Compute how many lines in the entries below include the string "targets". Only the number is wanted.

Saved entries
-------------------------

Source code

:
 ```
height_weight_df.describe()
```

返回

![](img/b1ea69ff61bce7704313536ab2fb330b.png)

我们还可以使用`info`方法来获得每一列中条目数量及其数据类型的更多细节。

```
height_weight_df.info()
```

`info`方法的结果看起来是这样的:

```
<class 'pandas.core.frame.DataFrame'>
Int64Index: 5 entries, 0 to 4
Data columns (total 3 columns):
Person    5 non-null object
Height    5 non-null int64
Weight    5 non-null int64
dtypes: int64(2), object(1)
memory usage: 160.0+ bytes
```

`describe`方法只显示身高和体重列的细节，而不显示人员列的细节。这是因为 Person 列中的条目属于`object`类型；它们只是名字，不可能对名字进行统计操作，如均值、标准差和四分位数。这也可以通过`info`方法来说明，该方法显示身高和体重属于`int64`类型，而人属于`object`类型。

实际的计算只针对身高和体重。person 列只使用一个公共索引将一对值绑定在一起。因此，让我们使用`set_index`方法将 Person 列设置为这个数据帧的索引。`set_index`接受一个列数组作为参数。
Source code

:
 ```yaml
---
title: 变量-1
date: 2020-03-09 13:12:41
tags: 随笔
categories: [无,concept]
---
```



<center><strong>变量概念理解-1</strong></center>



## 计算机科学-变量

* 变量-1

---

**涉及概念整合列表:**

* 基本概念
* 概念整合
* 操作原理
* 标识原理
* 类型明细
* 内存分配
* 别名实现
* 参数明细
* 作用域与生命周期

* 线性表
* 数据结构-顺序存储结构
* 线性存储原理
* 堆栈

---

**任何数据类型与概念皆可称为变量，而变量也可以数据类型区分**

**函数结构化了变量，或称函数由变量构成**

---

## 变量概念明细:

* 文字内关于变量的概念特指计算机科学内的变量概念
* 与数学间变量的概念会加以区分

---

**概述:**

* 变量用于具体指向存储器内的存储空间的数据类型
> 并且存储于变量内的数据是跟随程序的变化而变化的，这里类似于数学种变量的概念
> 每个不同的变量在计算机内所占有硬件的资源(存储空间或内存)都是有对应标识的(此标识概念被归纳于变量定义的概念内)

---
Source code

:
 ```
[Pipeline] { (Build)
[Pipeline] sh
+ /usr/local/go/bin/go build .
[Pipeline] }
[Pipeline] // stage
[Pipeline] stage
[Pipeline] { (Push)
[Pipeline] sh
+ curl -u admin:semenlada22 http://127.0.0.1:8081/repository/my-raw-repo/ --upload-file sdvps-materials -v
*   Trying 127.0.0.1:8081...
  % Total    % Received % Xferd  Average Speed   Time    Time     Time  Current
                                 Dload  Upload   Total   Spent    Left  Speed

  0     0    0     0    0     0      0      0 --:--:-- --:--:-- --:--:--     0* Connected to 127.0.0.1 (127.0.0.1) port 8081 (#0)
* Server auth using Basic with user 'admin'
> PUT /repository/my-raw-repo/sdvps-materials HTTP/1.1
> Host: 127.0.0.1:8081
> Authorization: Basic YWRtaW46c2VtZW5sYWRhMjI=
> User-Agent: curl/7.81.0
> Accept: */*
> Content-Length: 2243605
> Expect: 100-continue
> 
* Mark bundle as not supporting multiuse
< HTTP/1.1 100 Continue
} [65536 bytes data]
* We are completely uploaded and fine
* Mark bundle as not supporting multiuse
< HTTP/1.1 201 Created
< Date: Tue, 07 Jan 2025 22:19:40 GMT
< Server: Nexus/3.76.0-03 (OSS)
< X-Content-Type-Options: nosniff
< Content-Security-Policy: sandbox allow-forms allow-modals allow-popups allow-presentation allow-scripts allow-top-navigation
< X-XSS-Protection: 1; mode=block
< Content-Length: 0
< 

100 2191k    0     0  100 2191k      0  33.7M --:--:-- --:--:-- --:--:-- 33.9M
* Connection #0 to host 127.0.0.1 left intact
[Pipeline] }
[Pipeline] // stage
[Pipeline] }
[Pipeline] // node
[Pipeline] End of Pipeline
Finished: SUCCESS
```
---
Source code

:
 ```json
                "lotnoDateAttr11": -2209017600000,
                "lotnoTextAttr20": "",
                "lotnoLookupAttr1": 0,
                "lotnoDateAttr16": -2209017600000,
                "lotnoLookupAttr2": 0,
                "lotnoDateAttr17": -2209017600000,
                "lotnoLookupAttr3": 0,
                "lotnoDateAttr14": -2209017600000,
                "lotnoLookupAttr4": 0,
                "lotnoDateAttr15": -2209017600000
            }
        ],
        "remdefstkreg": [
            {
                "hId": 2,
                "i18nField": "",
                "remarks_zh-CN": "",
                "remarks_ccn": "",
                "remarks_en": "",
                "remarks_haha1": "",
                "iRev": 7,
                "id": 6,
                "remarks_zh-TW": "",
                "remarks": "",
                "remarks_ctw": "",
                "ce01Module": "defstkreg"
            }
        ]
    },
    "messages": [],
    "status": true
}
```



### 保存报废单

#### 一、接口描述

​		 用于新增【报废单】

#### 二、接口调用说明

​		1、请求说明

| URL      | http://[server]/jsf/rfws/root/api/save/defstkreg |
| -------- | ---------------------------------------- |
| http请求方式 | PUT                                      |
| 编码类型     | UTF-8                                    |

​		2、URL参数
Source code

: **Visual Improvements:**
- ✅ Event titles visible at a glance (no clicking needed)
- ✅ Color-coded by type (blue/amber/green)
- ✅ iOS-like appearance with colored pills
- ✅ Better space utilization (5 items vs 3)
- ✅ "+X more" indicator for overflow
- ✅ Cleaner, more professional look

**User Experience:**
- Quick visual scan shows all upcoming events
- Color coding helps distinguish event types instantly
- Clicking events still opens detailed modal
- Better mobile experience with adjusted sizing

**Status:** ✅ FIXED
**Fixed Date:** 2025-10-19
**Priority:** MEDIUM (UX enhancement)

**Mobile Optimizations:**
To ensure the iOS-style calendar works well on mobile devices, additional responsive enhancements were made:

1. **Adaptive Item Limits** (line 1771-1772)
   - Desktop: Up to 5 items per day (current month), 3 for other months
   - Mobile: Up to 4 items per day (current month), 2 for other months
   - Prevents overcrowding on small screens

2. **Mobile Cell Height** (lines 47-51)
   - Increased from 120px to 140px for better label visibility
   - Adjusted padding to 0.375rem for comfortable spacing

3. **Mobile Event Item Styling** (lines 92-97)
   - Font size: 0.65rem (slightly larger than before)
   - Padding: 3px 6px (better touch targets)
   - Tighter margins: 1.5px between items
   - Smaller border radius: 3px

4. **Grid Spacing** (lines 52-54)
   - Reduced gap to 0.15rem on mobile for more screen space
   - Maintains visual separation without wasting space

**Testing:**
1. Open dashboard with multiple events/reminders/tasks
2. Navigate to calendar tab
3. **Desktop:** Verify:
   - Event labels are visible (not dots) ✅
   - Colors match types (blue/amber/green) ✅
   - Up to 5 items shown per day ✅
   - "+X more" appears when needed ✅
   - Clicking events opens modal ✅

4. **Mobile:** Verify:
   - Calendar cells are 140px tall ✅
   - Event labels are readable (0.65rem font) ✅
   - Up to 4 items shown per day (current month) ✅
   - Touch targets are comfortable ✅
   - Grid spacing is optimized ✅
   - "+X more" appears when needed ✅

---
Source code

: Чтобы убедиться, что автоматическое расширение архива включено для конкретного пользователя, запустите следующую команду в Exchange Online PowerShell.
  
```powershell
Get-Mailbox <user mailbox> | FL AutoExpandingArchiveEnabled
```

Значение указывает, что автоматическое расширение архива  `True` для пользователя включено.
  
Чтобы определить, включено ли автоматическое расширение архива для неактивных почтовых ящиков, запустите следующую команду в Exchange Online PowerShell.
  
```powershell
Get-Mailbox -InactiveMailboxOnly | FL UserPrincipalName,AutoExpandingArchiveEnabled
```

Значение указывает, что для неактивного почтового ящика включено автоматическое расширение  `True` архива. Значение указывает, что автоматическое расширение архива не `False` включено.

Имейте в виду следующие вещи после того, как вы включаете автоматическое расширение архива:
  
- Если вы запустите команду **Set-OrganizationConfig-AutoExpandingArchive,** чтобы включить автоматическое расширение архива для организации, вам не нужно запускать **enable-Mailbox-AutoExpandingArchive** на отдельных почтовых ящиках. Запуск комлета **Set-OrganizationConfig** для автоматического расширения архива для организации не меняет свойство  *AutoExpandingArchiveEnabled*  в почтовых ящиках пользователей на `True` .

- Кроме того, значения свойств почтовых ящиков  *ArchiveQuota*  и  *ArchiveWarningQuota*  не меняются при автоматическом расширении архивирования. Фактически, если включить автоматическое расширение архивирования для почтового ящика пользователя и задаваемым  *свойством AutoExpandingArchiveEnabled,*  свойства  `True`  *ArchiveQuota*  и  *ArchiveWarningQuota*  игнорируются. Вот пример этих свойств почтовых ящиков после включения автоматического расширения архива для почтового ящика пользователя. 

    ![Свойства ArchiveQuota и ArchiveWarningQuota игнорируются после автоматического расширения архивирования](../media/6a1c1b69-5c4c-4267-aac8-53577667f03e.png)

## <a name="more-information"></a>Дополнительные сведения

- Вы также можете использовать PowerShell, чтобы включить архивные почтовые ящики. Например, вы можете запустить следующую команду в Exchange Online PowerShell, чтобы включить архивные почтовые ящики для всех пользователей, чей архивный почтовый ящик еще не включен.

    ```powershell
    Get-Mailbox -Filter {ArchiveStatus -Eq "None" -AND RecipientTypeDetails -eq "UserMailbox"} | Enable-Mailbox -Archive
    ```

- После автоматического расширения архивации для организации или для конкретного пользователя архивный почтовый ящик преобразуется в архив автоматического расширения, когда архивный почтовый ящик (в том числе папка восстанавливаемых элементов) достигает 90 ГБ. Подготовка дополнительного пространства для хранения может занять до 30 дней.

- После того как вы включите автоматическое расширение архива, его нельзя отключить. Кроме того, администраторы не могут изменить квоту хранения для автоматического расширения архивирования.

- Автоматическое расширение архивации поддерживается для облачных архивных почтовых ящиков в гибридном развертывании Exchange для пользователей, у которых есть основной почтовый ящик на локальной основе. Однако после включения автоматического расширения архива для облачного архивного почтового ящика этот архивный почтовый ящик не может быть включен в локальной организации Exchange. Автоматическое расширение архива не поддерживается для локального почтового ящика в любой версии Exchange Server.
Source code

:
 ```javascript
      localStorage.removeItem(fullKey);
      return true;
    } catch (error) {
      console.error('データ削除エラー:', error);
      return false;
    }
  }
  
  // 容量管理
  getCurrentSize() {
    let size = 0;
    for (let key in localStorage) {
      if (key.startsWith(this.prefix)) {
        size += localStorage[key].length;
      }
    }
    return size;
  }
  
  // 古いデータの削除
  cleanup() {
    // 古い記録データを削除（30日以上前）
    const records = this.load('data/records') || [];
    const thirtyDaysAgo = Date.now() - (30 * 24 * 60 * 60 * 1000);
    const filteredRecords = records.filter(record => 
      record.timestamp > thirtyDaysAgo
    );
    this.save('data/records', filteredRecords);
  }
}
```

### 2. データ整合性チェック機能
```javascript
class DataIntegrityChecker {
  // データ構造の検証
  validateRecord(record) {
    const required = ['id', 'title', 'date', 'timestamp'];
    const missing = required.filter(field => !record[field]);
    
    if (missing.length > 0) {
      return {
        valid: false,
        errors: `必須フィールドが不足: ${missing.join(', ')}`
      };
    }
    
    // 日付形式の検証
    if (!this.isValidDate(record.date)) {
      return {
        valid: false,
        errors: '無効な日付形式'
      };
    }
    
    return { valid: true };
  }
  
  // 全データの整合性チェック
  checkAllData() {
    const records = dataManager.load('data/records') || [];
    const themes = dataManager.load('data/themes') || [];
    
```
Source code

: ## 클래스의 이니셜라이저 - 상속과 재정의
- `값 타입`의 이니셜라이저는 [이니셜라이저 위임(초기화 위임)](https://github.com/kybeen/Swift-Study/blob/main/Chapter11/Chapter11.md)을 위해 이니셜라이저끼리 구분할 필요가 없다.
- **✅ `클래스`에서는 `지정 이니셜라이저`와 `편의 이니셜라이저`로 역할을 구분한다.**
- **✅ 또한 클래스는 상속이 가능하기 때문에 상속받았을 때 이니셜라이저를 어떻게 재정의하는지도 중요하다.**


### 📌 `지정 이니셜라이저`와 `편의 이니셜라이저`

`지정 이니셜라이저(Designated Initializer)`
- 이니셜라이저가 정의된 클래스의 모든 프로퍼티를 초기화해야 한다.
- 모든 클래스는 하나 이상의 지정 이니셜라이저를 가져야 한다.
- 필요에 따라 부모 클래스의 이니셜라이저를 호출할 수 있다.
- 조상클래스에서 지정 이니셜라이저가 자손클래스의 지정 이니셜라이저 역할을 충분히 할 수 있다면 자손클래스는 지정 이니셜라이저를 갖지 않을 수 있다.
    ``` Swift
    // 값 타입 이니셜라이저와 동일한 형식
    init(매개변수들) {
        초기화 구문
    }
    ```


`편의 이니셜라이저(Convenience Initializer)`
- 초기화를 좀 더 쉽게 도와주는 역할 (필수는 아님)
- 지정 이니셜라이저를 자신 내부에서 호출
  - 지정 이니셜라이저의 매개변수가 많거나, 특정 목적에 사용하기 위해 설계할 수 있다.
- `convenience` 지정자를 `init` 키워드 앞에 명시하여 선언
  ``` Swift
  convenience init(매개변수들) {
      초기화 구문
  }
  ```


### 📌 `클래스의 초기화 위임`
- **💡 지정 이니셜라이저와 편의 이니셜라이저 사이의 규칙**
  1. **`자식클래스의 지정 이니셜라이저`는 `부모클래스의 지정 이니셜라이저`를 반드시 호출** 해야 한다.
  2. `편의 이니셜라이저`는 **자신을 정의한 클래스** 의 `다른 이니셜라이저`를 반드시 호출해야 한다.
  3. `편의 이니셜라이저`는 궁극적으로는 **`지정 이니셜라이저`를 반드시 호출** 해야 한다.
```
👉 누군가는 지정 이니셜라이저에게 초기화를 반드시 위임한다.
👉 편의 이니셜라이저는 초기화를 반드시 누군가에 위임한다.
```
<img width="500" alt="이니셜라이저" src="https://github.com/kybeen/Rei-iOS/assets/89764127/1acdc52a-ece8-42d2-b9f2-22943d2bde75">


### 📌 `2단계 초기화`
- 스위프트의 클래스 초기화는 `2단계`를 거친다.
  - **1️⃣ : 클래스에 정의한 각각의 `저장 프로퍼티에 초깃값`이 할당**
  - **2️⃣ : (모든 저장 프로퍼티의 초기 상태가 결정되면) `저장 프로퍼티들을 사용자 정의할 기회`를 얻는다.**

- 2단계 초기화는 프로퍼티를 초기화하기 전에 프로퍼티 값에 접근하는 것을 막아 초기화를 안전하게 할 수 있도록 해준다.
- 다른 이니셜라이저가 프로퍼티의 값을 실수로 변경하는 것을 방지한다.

-------------------------

▶ REPLY:
2